====== GIVEN RECORDS
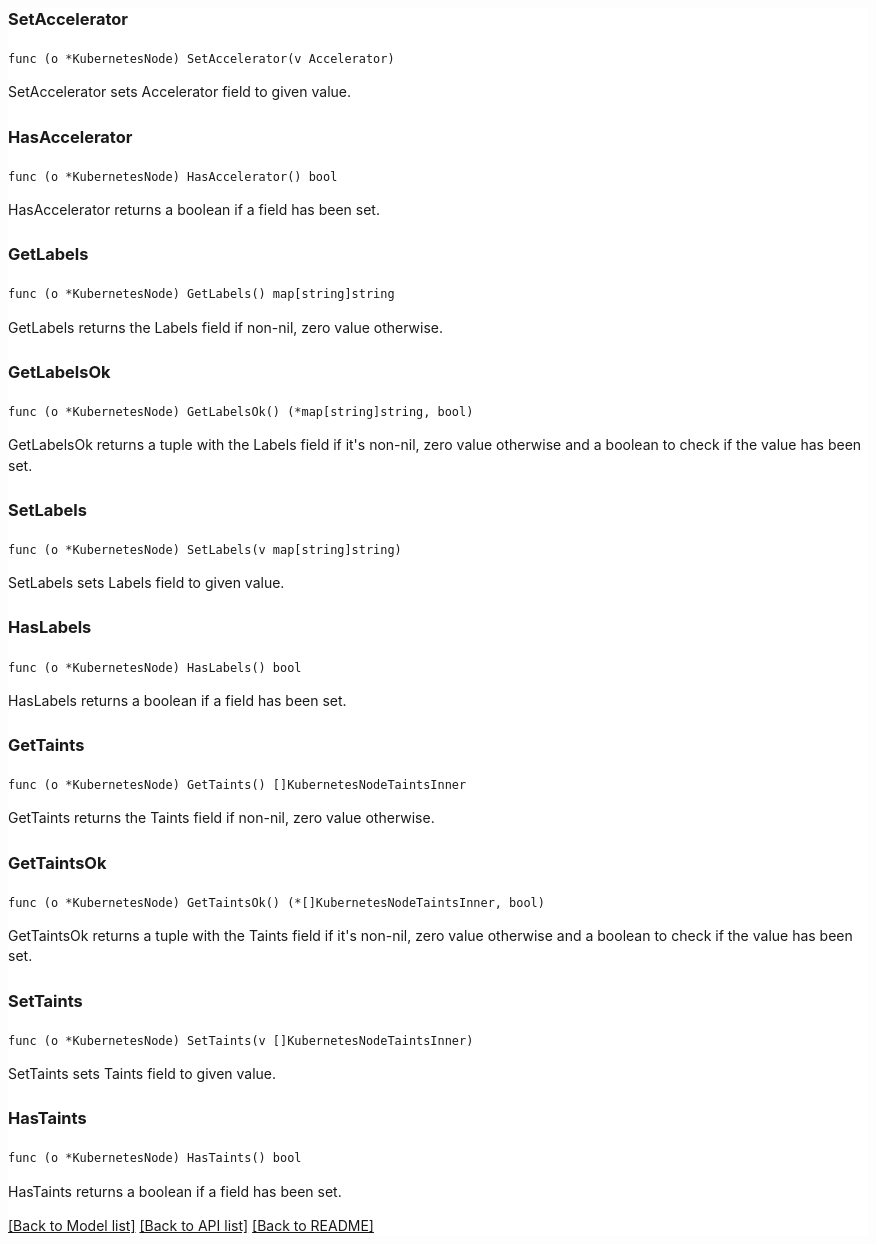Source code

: ### SetAccelerator

`func (o *KubernetesNode) SetAccelerator(v Accelerator)`

SetAccelerator sets Accelerator field to given value.

### HasAccelerator

`func (o *KubernetesNode) HasAccelerator() bool`

HasAccelerator returns a boolean if a field has been set.

### GetLabels

`func (o *KubernetesNode) GetLabels() map[string]string`

GetLabels returns the Labels field if non-nil, zero value otherwise.

### GetLabelsOk

`func (o *KubernetesNode) GetLabelsOk() (*map[string]string, bool)`

GetLabelsOk returns a tuple with the Labels field if it's non-nil, zero value otherwise
and a boolean to check if the value has been set.

### SetLabels

`func (o *KubernetesNode) SetLabels(v map[string]string)`

SetLabels sets Labels field to given value.

### HasLabels

`func (o *KubernetesNode) HasLabels() bool`

HasLabels returns a boolean if a field has been set.

### GetTaints

`func (o *KubernetesNode) GetTaints() []KubernetesNodeTaintsInner`

GetTaints returns the Taints field if non-nil, zero value otherwise.

### GetTaintsOk

`func (o *KubernetesNode) GetTaintsOk() (*[]KubernetesNodeTaintsInner, bool)`

GetTaintsOk returns a tuple with the Taints field if it's non-nil, zero value otherwise
and a boolean to check if the value has been set.

### SetTaints

`func (o *KubernetesNode) SetTaints(v []KubernetesNodeTaintsInner)`

SetTaints sets Taints field to given value.

### HasTaints

`func (o *KubernetesNode) HasTaints() bool`

HasTaints returns a boolean if a field has been set.


[[Back to Model list]](../README.md#documentation-for-models) [[Back to API list]](../README.md#documentation-for-api-endpoints) [[Back to README]](../README.md)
============
-- TASK STATEMENT --
From the data above, copy every line where "value" appears.

-- RESULT OF THIS TASK --
SetAccelerator sets Accelerator field to given value.
GetLabels returns the Labels field if non-nil, zero value otherwise.
GetLabelsOk returns a tuple with the Labels field if it's non-nil, zero value otherwise
and a boolean to check if the value has been set.
SetLabels sets Labels field to given value.
GetTaints returns the Taints field if non-nil, zero value otherwise.
GetTaintsOk returns a tuple with the Taints field if it's non-nil, zero value otherwise
and a boolean to check if the value has been set.
SetTaints sets Taints field to given value.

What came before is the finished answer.